Judge William 'Billy' Priest: Say, wait a minute. Can, can you play Dixie on that thing, there?
Jeff Poindexter: With that coon coat, yes, I play Dixie with Marching Through Georgia.
Judge William 'Billy' Priest: Wait, hey, Marchin' Through Georgia? Yeah, I got you out of one lynchin'.
Jeff Poindexter: Yes, with that coon coat, I know I was going to get.
Judge William 'Billy' Priest: If I catch you playin' that Marchin' Through Georgia, I'll join the lynchers.

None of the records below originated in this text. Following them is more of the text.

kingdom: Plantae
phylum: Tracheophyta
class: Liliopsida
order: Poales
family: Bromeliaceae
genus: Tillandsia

Which might be funny if you had never read accounts or looked carefully at the pictures of actual lynchings, somehow that makes the jokes so often found made by wits of that era not funny.  It is especially not funny if you look at the statistics of lynchings in the United States by year, the years 1933, 1934 and 1935 during which the movie was made and released had some of the highest numbers of lynchings in the 1930s, the previous decades, the period the movie is supposed to nostalgically evoke in the manner of popular yearning for the old South, had even more horrific numbers of lynchings.



I suppose that I'm as humor impaired as Abel Meeropol was when he wrote the lyrics of Strange Fruit three years after the movie was made and as little sense of humor as Billie Holiday had when she recorded the song two years after that.  The role that entertainment played and plays in making black lives not matter, the role that it plays in today's epidemic of killings of black people is no laughing matter. The feeling that they don't, not something that would be articulated or admitted to, comes from somewhere.   The same for the lives of women of all ethnic groups and identities, who have been under the equivalent of an even more violent regime of terror-killing, continually, only, for reasons I have never been able to fathom, it's not called "lynching".

Will Rogers was what none of today's dreary comedians who use stereotypes is, clever.  I can say that this many years after that, none of it should be peddled as comedy.  I can't claim that those lines from Judge Priest don't come back to me whenever I hear his name, see his picture or hear his voice, since thinking about it.